İncelenmekte olan bu dava, tutanakların kesinleştiği 13.04.1998 tarihinden itibaren 766 sayılı Kanunun 31/2 ve 3402 sayılı Kadastro Kanununun 12/3.maddesinde belirtilen 10 yıllık hak düşürücü sürenin kaçırılmasından sonra 30.06.2010 tarihinde açılmıştır. Anılan maddedeki 10 yıllık süre hak düşürücü nitelikte olup, olumsuz dava koşuludur. Hak düşürücü sürenin gerçekleşmesi, işin esasının incelenmesini önler. Hak düşürücü süre tüm def’i ve itirazlardan önce nazara alınır. Bu nedenle; yargılama bitinceye dek hak düşürücü sürenin geçtiği taraflarca ileri sürülebileceği gibi, görevden ötürü hâkim tarafından kendiliğinden de göz önünde tutulur. 3402 sayılı Kadastro Kanununun 12/3. fıkrasında, tutanaklarda belirtilen haklara, sınırlandırma ve tespitlere ait tutanakların kesinleştiği tarihten itibaren on yıl geçtikten sonra kadastrodan önceki hukuki sebeplere dayanarak itiraz olunamaz ve dava açılamaz denilmektedir. Açıklanan nedenle mahkemece, kadastro öncesi sebebe dayanılarak açılan davanın hak düşürücü sürenin geçmiş olması nedeniyle reddine karar verilmesinde herhangi bir isabetsizlik görülmediğinden davacılar vekilinin işin esasına yönelen temyiz itirazlarının reddi ile usul ve kanuna uygun bulunan hükmün esasının ONANMASINA,
Davalılar vekilinin katılma yolu ile vekalet ücretine yönelen temyiz itirazlarına gelince; dava dilekçesinde dava değeri 20.000 TL gösterilerek açılmış ve harç bu değer üzerinden yatırılmıştır. Yargılama sırasında davacıların mirasçılık belgelerine göre paylarının karşılığı değerin 5.043.061,62 TL olduğu belirlenerek bu miktar üzerinden 10.11.2011 tarihinde 74.593 TL harç tamamlanmıştır. Mahkemece davanın reddedilmesi üzerine 20.000 TL değer üzerinden davalılar lehine yazılı şekilde 2.400 TL. nisbi vekalet ücretine hükmedilmiştir. Yargılama sırasında harcı tamamlanan değer ve dava konusu edilen taşınmazlardaki davacıların talepte bulundukları miras payı net şekilde belirlenerek bu paylara isabet edecek harcı yatırılmış değer üzerinden davalılar lehine hüküm tarihinde yürürlükte bulunan Avukatlık Asgari Ücret Tarifesi gereği nisbi vekalet ücreti takdiri gerekirken dava dilekçesindeki miktar üzerinden vekalet ücretine hükmedilmesi doğru olmamıştır.
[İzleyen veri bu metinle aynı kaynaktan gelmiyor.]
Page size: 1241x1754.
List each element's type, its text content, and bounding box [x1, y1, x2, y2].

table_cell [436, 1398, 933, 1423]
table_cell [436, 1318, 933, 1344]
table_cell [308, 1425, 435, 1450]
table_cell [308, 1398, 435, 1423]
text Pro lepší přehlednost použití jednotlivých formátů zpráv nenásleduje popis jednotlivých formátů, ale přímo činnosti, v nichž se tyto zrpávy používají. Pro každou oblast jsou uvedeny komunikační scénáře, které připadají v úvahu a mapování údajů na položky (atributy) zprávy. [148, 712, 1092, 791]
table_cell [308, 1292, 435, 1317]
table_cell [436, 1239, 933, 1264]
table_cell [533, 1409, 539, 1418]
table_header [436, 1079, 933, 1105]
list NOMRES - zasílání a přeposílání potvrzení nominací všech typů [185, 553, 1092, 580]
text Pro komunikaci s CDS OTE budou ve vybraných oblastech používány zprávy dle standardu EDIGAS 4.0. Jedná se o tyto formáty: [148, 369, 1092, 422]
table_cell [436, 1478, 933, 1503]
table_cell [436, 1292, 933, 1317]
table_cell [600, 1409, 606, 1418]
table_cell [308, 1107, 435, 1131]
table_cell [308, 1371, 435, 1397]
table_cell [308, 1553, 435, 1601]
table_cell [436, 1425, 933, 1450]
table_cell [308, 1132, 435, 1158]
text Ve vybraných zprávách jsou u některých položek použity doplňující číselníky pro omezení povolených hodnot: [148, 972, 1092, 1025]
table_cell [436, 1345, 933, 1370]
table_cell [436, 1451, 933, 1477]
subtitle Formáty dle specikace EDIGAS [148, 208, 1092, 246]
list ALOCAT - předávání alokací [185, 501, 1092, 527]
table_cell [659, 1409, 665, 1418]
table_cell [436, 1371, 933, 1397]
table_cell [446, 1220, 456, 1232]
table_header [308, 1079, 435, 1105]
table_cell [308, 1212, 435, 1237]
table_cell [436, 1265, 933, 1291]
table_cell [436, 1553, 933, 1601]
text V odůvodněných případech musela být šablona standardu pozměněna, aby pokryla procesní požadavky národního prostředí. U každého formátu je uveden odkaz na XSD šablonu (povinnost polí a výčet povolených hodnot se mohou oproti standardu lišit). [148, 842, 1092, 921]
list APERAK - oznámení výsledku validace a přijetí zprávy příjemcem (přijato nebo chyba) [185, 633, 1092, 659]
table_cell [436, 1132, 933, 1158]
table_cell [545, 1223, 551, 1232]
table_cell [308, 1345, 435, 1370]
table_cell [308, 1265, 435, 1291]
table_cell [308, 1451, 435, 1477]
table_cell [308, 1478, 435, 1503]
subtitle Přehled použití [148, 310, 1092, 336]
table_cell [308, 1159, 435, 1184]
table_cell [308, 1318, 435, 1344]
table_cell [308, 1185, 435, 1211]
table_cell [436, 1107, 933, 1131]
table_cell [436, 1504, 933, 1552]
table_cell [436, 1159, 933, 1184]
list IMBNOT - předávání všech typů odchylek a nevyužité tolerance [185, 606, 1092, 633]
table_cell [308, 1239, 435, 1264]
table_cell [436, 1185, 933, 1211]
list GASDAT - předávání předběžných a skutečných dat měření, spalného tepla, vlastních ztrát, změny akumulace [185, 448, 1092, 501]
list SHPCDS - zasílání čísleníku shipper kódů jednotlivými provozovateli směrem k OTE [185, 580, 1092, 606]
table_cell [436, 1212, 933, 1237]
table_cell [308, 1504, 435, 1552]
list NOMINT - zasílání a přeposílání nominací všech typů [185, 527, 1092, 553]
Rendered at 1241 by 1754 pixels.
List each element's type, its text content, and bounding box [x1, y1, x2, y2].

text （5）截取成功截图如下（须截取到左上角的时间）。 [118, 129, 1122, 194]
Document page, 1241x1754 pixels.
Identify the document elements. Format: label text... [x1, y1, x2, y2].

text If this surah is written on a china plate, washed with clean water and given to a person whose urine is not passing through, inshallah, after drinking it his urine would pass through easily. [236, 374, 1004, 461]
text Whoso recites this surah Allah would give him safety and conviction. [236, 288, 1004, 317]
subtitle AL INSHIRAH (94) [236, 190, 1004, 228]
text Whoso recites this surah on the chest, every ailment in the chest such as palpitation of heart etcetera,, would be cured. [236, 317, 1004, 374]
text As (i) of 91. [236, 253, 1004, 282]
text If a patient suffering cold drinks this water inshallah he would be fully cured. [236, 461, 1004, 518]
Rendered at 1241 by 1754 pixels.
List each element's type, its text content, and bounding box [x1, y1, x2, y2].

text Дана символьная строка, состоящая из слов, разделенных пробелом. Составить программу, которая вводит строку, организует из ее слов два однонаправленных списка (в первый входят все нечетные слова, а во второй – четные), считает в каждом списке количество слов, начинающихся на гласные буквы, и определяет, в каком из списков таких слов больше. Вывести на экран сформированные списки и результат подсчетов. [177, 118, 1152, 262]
Açıklanan nedenlerle davalılar vekilinin katılma yolu ile temyiz itirazları yerinde görüldüğünden kabulü ile usul ve yasaya uygun bulunmayan hükmün vekalet ücretine ilişkin bölümünün 6100 sayılı HMK’nun Geçici 3. maddesi yollamasıyla 1086 sayılı HUMK’nun 428. maddesi uyarınca BOZULMASINA, taraflarca HUMK’nun 388/4. (HMK m.297/ç) ve HUMK’nun 440/I maddeleri gereğince Yargıtay Daire ilamının tebliğinden itibaren ilama karşı 15 gün içinde karar düzeltme isteğinde bulunulabileceğine, Yargıtay duruşmasının yapıldığı tarihte yürürlükte bulunan Avukatlık Asgari Ücret Tarifesi hükümleri uyarınca 900 TL avukatlık ücretinin davacıdan alınarak Yargıtay duruşmasında avukat marifetiyle temsil olunan davalıya verilmesine, aşağıda dökümü yazılı davacılara ait 21,15 TL peşin harcın onama harcına mahsubuna ve istek halinde 21,15 TL peşin harcın temyiz eden davalılara iadesine 30.10.2012 tarihinde oybirliğiyle karar verildi.